Passons sur l’expérience d’Ali Soilihi, sommée à elle seule de traduire la fin de toute aspiration collective à la dignité en ces îles. Le journal revient sur cette révolte lycéenne, qui, au sortir des années soixante, offrait la possibilité d’un renouvellement des élites. Il y eut ce mouvement – le msomo wa nyumeni – qui s’inspira du MOLINACO et du PASOCO, pour entrer en résistance, mais qui ne trouva pas le moyen de contourner les discours des féodaux, de la petite-bourgeoisie régnante, de la classe moyenne arrivant à sa suite, devant l’hydre du libéralisme, triomphant. Le msomo wa nyumeni généra les attentes du Front Démocratique, qui, avant sa naissance, verra l’un de ses (futurs) leaders – Abdelkader Hamissi – broyé par les siens, subira la torture des années Abdallah, avant de succomber aux mirages du pouvoir par la voix de son autre leader, Moustoipha Said Cheikh. Uropve aurait probablement dû pousser l’analyse jusqu’au projet fantaisiste d’un gouvernement en exil, exhibé par certains membres de Daula ya haki. Mais le pays en panne arrive àconfondre tout le monde dans une même mélasse, où il est difficile de tirer le bon grain de l’ivraie. On ne sait plus qui est qui, même si l’échec s’explique en grande partie par le détournement évident des valeurs communes – rapport au processus de déconstruction du shungu – et par le mépris, longtemps associé aux pratiques de ceux qui gouvernent ce pays. On parle du dédain, dans ce dernier numéro…

Idriss Mohamed Chanfi au Muzdalifa House.

Les questions posées sont simples. Les erreurs répétées d’une classe politique aux ambitions limitées, qui ne laisse transparaître de son héritage que sa seule capacité à instrumentaliser les masses, afin de satisfaire son instinct vorace et son absence de mesure en toute chose. La manière dont Maore, la quatrième île, s’est fourvoyée, au point de n’avoir plus de morale en politique. « Mayotte » ou comment se renier dans ses valeurs et ses principes pour épouser les contours d’une identité où le seul gain se résume au clinquant de l’Euro, cette fameuse rançon de la RUP, qui ne souffre aucune distanciation critique », écrit Kamal’Eddine Saindou. Idriss Mohamed Chanfi, ex membre du Front Démocratique, y cause du vide laissé par sa génération : « Je crois qu’en ce siècle, aucune voix ne s’est élevée, ne se lève, pour incarner les aspirations du pays et du peuple, et susciter l’espoir en un lendemain prometteur. C’est donc le système D, des stratégies de survie individuelle, qui sont mises en œuvre, générant une atmosphère délétère ». Un constat terrible, qui s’applique à l’archipel dans son ensemble, et qui n’offre aucune voie de sortie à celles et à ceux qui rêvent d’alternative et de révolte. A Maore, où l’on devine l’avenir sur les tablettes du cynisme, on voit se consolider un triste scénario, qui prétend que l’adversité ne profite qu’au voisin de l’île d’à côté, à qui il vaudrait mieux couper l’herbe sous les pieds.

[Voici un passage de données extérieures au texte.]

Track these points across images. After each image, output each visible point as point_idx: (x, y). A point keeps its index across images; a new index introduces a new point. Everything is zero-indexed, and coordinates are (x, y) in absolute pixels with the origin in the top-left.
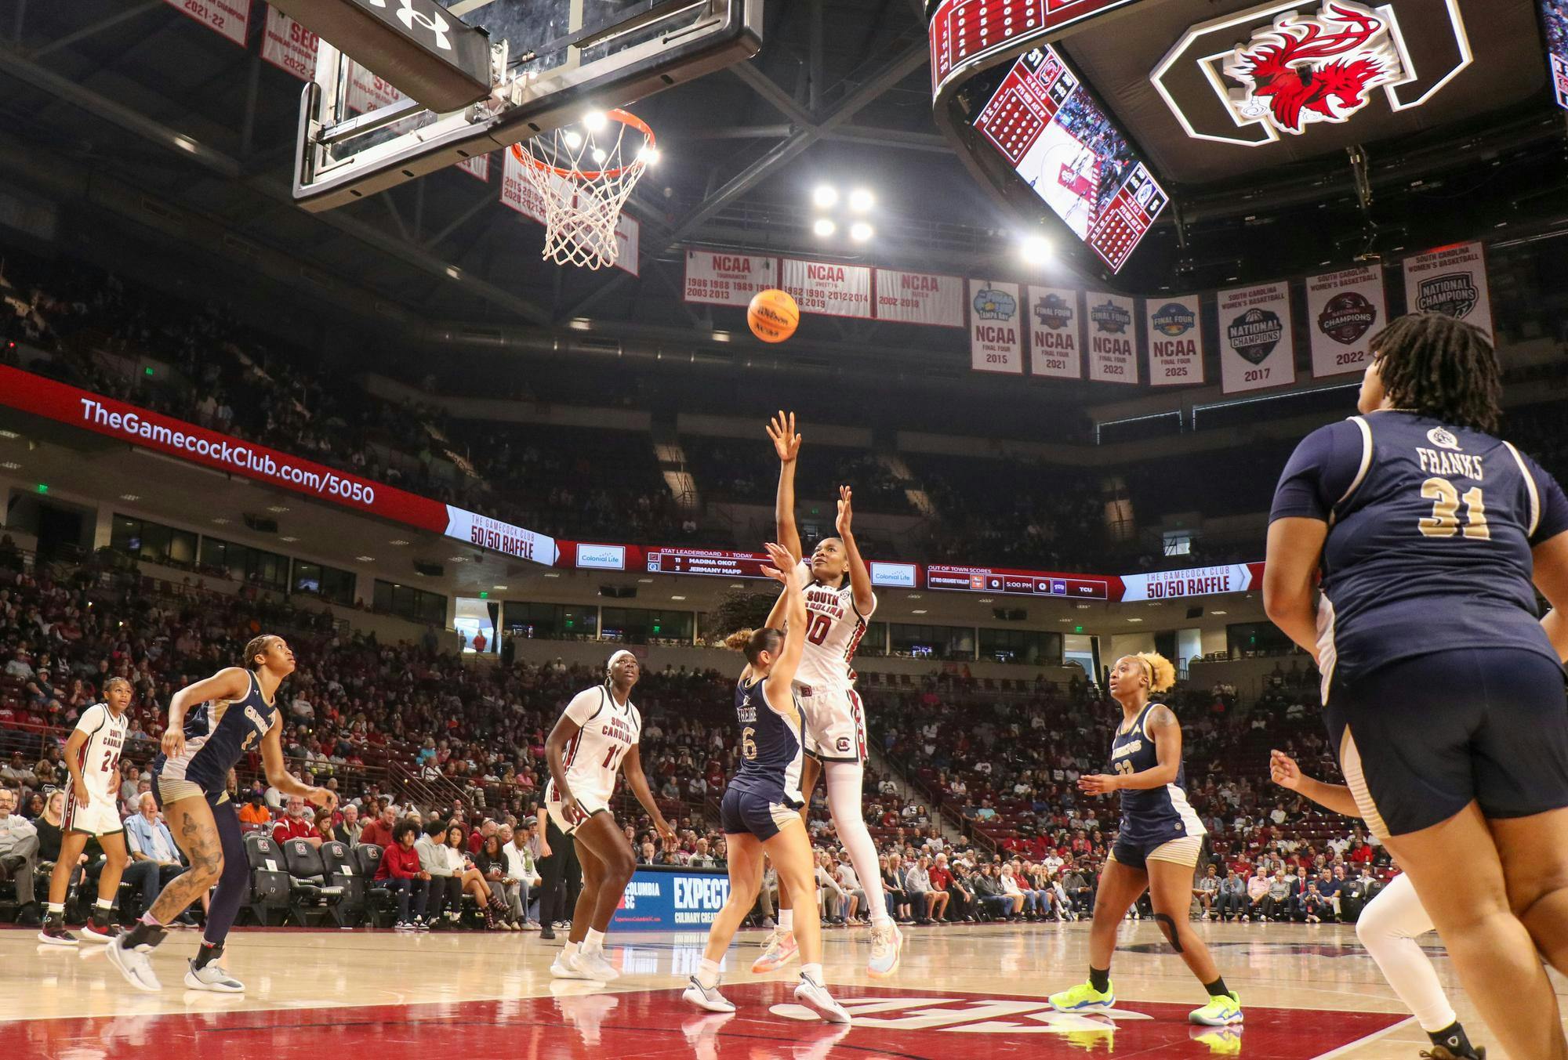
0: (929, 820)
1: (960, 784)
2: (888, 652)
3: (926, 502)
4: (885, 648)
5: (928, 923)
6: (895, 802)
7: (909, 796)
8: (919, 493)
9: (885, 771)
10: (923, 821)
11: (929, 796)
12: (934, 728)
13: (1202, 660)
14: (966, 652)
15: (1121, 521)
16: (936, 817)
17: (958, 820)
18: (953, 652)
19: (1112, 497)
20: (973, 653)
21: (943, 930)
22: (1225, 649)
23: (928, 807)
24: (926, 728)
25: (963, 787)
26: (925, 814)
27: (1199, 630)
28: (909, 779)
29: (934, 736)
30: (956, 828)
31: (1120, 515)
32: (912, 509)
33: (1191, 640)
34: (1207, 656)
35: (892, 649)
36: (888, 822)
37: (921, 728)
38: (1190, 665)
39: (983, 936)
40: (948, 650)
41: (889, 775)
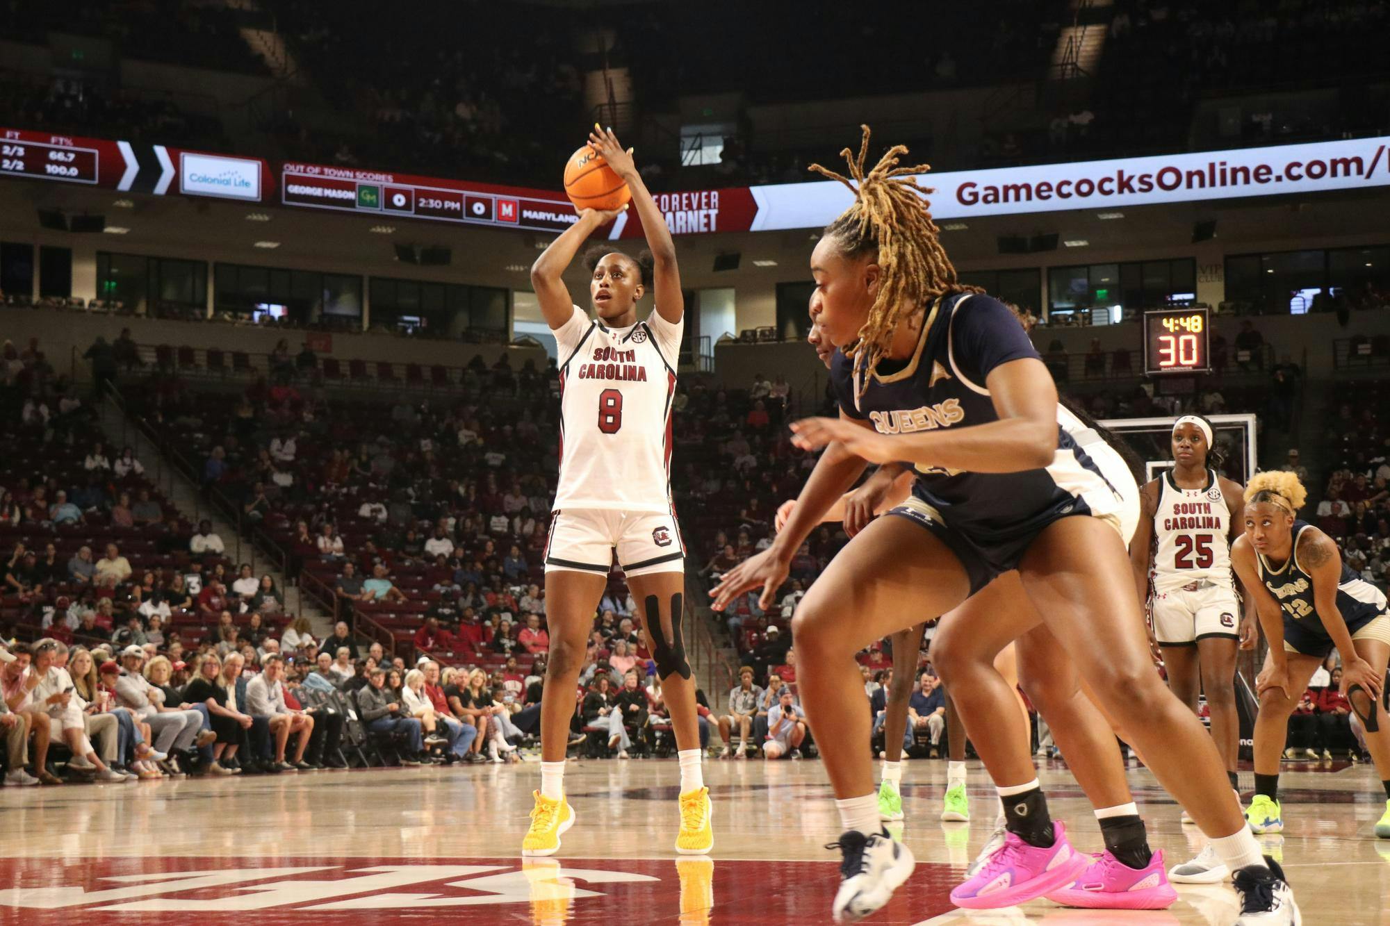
0: (280, 600)
1: (332, 538)
2: (210, 312)
3: (280, 51)
4: (203, 306)
5: (278, 770)
6: (220, 570)
7: (246, 558)
8: (268, 36)
9: (203, 515)
10: (269, 602)
11: (279, 559)
12: (291, 446)
13: (736, 341)
14: (347, 317)
15: (612, 103)
16: (291, 594)
17: (329, 600)
18: (323, 315)
19: (599, 63)
20: (359, 319)
22: (771, 322)
23: (277, 578)
24: (276, 444)
25: (339, 544)
26: (273, 591)
27: (732, 292)
28: (244, 530)
29: (290, 458)
30: (325, 613)
31: (611, 95)
32: (256, 64)
33: (719, 308)
34: (744, 333)
35: (216, 309)
36: (209, 604)
37: (268, 446)
38: (716, 347)
39: (369, 784)
40: (316, 313)
41: (209, 524)
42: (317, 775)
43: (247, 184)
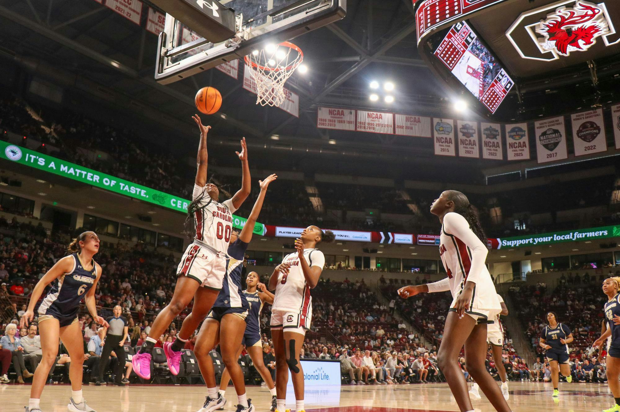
0: (419, 340)
1: (431, 324)
2: (401, 270)
3: (416, 208)
4: (400, 269)
5: (420, 383)
6: (406, 333)
7: (411, 330)
8: (413, 205)
9: (401, 319)
10: (417, 340)
11: (419, 330)
12: (421, 302)
13: (532, 273)
14: (434, 271)
15: (497, 216)
16: (422, 338)
17: (431, 339)
18: (428, 270)
19: (493, 206)
20: (437, 271)
21: (426, 385)
22: (541, 268)
23: (419, 334)
24: (417, 302)
25: (433, 326)
26: (418, 337)
27: (529, 261)
28: (411, 323)
29: (421, 305)
30: (430, 343)
31: (496, 214)
32: (411, 212)
33: (526, 265)
34: (533, 271)
35: (403, 270)
36: (403, 341)
37: (415, 302)
38: (527, 275)
39: (442, 387)
40: (426, 270)
41: (402, 321)
42: (430, 384)
43: (409, 240)
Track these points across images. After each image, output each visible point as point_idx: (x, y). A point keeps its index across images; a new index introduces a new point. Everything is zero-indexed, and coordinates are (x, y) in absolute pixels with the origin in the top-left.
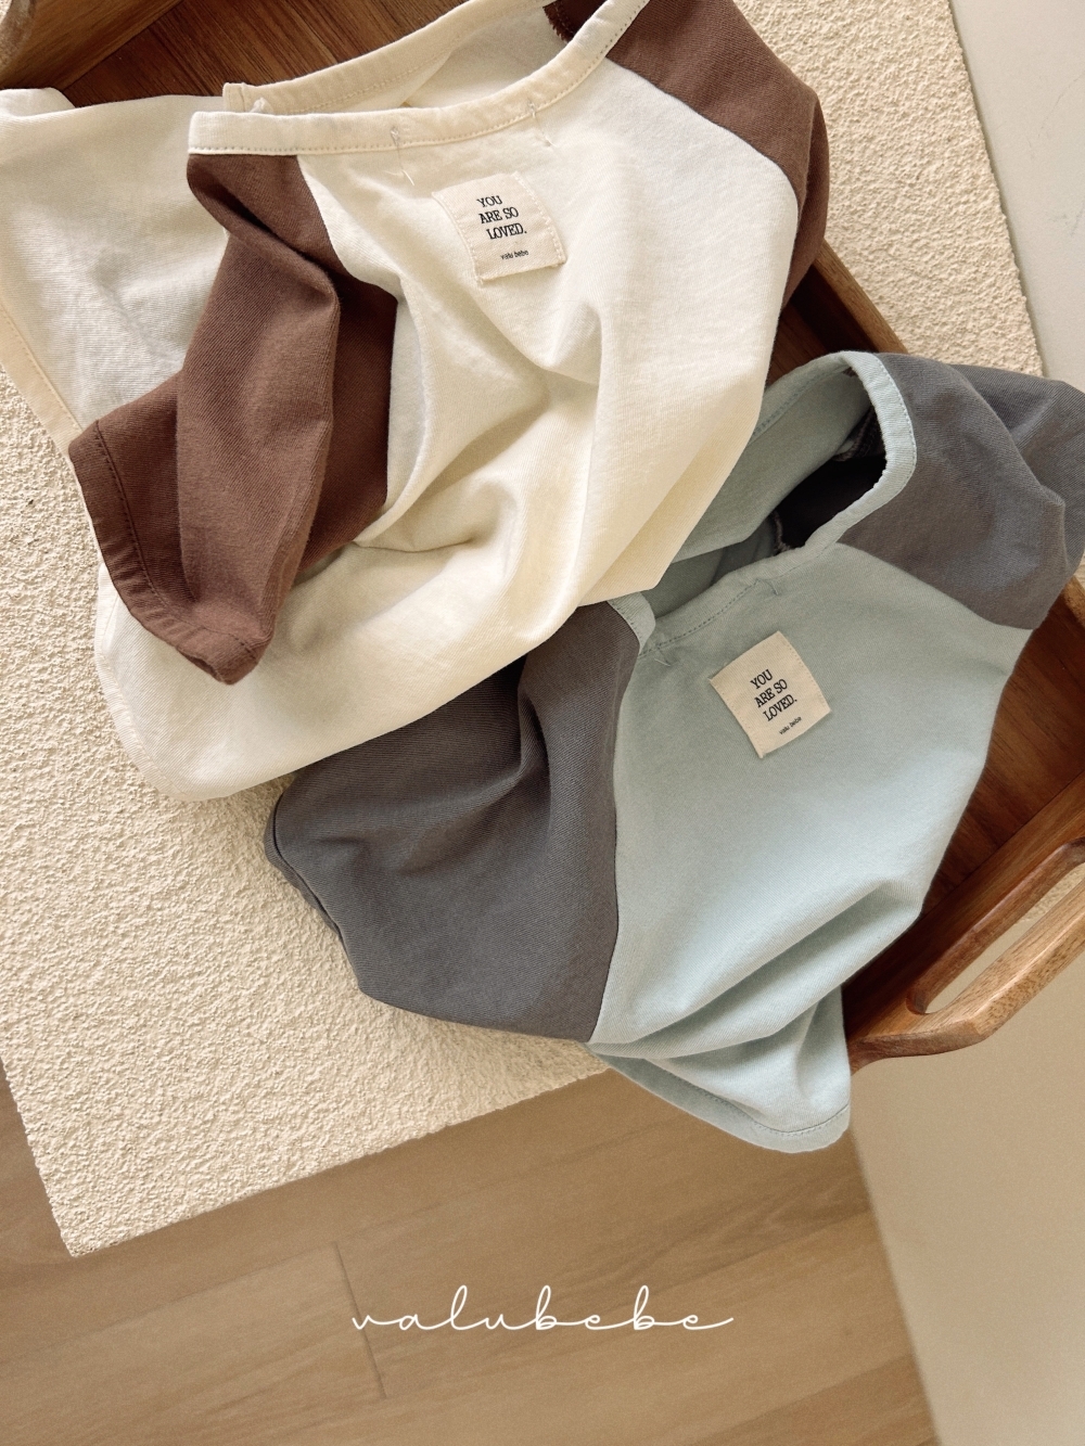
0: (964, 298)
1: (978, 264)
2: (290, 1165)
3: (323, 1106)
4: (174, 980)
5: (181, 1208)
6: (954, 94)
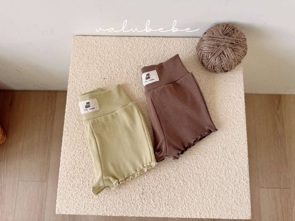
0: (149, 46)
1: (145, 42)
2: (247, 182)
3: (239, 174)
4: (214, 189)
5: (249, 200)
6: (121, 39)
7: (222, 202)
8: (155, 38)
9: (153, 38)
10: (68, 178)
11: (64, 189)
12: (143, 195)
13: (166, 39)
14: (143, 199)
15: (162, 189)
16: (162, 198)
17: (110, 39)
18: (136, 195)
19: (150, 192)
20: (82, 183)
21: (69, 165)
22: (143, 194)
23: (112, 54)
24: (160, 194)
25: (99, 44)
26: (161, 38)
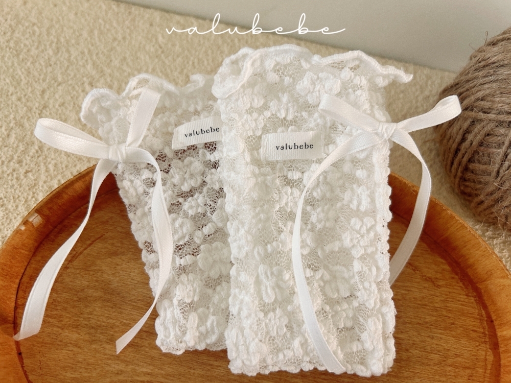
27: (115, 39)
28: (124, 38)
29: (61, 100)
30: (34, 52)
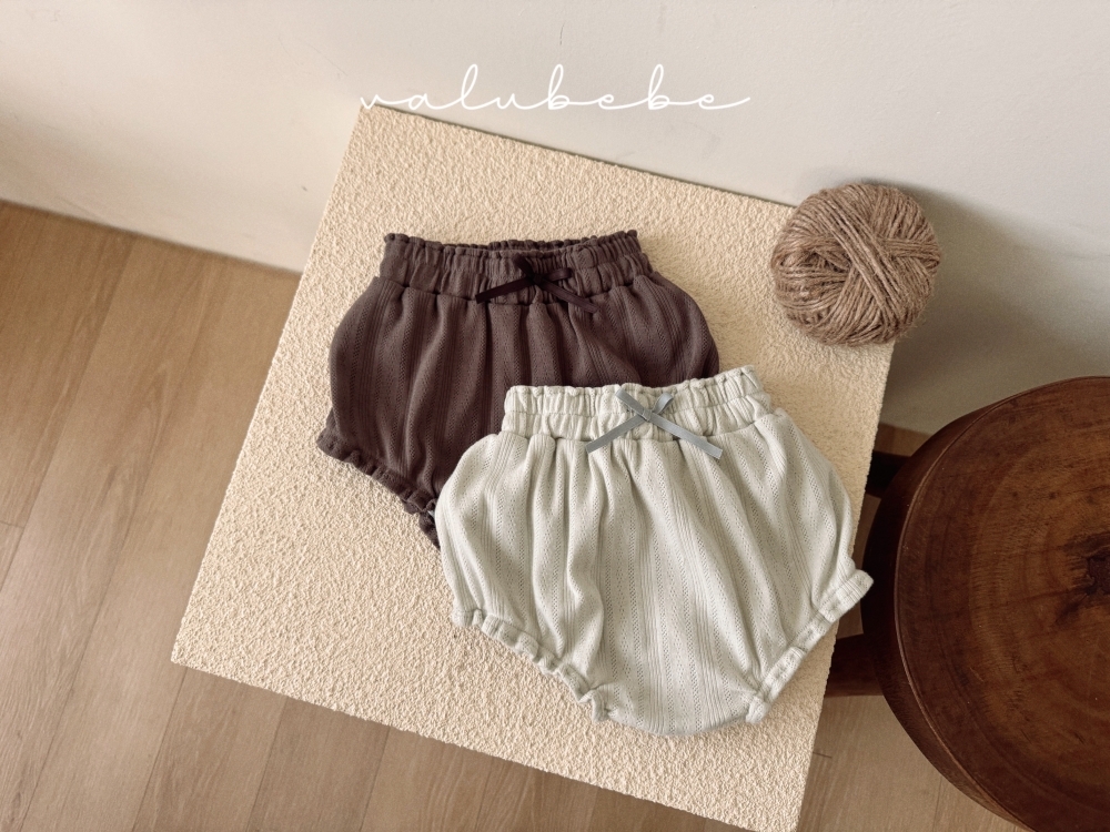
0: (600, 193)
1: (590, 178)
2: (811, 716)
6: (514, 150)
7: (710, 761)
8: (626, 173)
9: (619, 170)
10: (236, 559)
11: (214, 590)
12: (459, 672)
13: (663, 182)
14: (457, 684)
15: (526, 669)
16: (518, 697)
17: (479, 143)
18: (440, 665)
19: (487, 668)
20: (275, 583)
21: (248, 517)
22: (462, 667)
23: (475, 191)
24: (517, 683)
25: (440, 151)
26: (648, 175)
27: (504, 177)
28: (511, 176)
29: (468, 234)
30: (445, 189)
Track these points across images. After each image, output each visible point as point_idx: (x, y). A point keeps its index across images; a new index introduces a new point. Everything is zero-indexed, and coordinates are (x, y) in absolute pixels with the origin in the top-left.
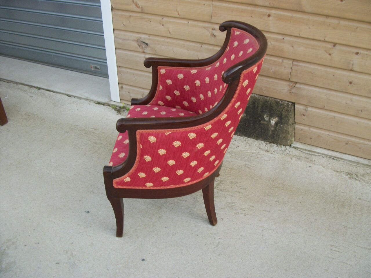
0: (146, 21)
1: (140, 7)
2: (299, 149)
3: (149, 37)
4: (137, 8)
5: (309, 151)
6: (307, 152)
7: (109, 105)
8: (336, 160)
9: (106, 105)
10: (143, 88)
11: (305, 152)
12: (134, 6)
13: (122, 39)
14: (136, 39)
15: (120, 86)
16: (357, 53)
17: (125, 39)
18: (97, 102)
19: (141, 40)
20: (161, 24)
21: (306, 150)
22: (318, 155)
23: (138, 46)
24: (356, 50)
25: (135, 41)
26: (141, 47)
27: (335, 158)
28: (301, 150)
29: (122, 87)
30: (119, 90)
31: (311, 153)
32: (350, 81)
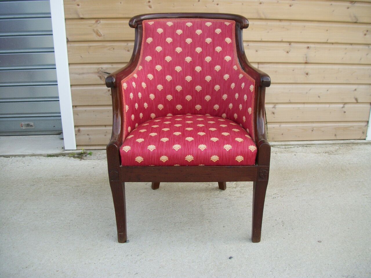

Pendant que s’effondre l’espérance commune, la binarité des positionnements, les extrêmes déchaînés, le refus de la nuance, fonctionne à temps plein, et autorise même au reniement, puisque les enfants des serrelamen d’hier, qui ne sont pas que « mahorais », deviennent les soroda d’aujourd’hui, qui s’apprêtent à dépecer la bête, le pays. L’enjeu consiste à brader ce qui reste d’une terre résolument hantée par ce trait d’esprit de Kankan, humoriste camerounais : « On monte, on descend, un cadavre doit mourir ». Le cadavre en question reste bien sûr « le nôtre », à jamais.